Reproduce tal cual, del texto sobre los seguros y la discapacidad, el fragmento que empieza con las palabras que contienen "Más allá de" y termina con "estado de salud.".

Texto de partida ▸
-------

Lo confirmé hace dos semanas al leer un dato que me abrió los ojos: a Juan Antonio del Val, ING le denegó el contrato de  un seguro de vida por tener un 51% de discapacidad. “Los discapacitados somos un colectivo indefenso y las aseguradoras nos discriminan”, declaraba Juan Antonio en este periódico. Su denuncia en la plataforma Change.org ya ha recaudado más de 117.000 firmas:

La discapacidad se concibe como algo “siniestroso” a ojos de las aseguradoras. Sin embargo, negarse a otorgar un seguro de vida a un cliente en situación de discapacidad viola la Ley 50/1980 de Adaptación que, en su artículo 14, prohíbe denegar el acceso a la contratación de seguros por parte del asegurador por razones de discapacidad, salvo que estas se encuentren fundadas en causas justificadas y proporcionadas que se hayan documentado previamente.

Más allá de ser ilegítima, la acción resulta toda una muestra de desconocimiento que parte de una lógica muy errónea: asimilar la discapacidad como una enfermedad, como hacían todos aquellos que preguntaban por mi padre. Es cierto que la primera puede ser el resultado de la segunda, pero una discapacidad no incurre directamente en una alteración del estado de salud.

-------

Datos guardados ▸

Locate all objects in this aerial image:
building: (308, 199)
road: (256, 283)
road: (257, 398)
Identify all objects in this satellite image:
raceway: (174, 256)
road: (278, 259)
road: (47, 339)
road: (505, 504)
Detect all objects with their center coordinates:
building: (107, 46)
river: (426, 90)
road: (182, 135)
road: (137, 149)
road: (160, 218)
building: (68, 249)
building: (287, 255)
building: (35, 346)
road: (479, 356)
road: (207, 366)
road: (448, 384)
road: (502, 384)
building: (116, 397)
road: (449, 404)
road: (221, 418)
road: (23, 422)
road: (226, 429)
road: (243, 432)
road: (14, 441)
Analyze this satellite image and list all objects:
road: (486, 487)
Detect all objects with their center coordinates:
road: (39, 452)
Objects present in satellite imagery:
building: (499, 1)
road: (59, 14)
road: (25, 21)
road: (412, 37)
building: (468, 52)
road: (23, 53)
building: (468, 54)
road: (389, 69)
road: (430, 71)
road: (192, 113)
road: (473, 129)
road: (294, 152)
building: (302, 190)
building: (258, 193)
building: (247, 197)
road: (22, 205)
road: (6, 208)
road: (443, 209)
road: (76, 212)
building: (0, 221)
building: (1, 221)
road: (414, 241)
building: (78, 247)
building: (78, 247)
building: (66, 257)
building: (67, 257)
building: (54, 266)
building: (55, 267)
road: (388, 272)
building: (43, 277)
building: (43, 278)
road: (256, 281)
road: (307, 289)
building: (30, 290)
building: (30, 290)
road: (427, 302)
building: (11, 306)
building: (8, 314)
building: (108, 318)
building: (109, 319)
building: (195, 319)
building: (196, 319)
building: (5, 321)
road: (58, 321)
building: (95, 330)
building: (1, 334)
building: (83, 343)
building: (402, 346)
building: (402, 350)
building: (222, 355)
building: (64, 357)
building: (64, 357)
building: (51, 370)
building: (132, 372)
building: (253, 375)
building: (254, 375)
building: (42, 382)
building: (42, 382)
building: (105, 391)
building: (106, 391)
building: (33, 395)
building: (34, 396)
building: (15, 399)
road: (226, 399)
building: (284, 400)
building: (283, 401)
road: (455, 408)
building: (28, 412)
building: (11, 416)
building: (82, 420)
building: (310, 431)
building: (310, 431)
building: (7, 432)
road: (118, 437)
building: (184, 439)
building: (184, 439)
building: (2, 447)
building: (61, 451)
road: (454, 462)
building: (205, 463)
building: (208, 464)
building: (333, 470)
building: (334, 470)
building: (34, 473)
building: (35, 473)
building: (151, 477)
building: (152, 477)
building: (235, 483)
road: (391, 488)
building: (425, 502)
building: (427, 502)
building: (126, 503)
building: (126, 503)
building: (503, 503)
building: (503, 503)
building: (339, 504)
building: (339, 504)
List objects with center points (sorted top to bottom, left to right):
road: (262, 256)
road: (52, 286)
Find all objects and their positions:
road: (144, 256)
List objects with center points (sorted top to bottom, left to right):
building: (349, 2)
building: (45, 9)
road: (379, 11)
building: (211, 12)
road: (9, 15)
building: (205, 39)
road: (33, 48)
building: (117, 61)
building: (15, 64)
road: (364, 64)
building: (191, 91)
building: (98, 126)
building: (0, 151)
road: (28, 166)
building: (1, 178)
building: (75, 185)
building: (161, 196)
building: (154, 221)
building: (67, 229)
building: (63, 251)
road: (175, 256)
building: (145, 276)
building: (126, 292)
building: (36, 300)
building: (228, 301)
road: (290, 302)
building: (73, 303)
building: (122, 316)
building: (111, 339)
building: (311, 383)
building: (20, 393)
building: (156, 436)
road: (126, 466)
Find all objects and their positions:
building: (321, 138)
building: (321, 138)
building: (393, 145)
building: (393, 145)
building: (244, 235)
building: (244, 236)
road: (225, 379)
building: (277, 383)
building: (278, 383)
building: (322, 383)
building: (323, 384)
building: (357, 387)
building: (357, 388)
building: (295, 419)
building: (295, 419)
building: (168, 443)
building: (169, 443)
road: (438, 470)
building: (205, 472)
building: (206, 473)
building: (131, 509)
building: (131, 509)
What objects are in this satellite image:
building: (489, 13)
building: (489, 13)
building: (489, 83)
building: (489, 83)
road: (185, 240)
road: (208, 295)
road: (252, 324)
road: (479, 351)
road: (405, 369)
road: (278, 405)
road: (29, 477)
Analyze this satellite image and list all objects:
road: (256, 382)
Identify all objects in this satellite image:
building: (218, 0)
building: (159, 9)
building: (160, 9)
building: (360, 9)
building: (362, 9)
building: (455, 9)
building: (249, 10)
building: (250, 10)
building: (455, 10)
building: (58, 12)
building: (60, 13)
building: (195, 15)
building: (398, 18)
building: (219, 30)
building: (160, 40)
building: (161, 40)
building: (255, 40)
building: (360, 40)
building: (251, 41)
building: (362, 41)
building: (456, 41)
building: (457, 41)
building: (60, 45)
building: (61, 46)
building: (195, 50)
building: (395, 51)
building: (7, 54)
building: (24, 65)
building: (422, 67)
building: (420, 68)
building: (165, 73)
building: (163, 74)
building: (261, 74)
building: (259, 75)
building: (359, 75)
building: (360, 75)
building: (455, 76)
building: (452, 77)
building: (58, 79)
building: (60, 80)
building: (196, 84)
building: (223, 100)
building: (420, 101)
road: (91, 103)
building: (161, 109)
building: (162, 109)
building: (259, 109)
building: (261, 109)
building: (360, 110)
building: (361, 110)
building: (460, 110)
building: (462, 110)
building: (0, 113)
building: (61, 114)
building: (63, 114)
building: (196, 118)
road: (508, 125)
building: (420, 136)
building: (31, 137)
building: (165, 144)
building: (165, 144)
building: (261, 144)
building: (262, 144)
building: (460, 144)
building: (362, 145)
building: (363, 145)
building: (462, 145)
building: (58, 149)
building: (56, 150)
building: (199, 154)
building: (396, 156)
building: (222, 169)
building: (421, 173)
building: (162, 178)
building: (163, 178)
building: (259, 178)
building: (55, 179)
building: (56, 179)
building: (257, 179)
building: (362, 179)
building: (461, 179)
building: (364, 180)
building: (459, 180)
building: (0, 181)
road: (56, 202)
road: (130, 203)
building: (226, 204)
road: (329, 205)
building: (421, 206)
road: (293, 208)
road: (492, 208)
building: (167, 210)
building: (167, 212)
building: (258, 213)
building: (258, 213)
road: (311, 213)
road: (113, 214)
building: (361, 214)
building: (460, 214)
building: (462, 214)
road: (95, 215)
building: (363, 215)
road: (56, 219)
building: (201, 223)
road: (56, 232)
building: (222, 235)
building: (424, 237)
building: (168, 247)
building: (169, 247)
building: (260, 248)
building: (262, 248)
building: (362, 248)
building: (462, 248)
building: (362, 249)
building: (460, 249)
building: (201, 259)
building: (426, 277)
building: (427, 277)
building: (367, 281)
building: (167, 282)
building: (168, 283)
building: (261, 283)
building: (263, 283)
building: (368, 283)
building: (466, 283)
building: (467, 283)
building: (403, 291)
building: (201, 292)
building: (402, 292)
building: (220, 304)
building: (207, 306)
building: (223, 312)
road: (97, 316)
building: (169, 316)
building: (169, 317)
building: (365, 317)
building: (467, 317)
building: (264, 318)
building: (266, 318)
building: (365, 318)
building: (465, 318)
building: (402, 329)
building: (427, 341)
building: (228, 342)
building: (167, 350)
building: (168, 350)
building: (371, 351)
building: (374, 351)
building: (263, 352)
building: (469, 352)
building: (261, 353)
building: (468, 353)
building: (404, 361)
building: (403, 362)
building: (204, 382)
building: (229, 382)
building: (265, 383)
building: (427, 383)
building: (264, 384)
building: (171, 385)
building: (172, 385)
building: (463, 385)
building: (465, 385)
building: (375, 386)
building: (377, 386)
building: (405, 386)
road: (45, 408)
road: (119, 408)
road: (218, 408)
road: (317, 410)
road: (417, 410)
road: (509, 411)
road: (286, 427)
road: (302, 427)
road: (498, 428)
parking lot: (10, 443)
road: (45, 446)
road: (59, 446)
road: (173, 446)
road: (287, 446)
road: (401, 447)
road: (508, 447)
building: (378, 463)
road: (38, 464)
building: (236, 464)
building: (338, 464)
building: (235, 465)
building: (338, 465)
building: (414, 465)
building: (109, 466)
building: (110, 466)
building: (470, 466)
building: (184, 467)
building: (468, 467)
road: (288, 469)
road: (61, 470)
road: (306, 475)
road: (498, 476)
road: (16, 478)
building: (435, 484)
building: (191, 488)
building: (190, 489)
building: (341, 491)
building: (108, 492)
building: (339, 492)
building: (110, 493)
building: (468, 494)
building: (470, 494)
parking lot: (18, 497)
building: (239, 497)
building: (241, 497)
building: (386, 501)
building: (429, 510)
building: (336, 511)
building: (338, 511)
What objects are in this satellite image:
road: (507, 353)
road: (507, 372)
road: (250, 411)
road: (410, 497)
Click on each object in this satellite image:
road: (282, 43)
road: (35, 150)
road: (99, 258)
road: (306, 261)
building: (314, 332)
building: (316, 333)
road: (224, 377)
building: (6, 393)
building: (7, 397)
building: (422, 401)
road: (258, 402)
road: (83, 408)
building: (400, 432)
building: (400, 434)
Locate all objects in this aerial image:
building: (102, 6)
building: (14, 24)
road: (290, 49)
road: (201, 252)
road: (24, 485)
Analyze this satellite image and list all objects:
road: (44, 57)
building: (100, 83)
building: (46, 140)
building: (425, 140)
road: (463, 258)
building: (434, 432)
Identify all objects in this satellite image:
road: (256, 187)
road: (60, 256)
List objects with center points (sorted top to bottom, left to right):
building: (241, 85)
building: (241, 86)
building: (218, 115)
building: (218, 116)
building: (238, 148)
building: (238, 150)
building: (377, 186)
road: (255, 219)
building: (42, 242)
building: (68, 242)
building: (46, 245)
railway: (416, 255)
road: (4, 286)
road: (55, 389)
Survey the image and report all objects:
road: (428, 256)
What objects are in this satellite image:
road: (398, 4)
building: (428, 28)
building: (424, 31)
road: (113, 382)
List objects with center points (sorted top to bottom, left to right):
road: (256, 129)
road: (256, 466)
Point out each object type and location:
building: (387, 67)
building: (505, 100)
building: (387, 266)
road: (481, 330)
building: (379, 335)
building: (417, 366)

-------

Resultado ▸
Más allá de ser ilegítima, la acción resulta toda una muestra de desconocimiento que parte de una lógica muy errónea: asimilar la discapacidad como una enfermedad, como hacían todos aquellos que preguntaban por mi padre. Es cierto que la primera puede ser el resultado de la segunda, pero una discapacidad no incurre directamente en una alteración del estado de salud.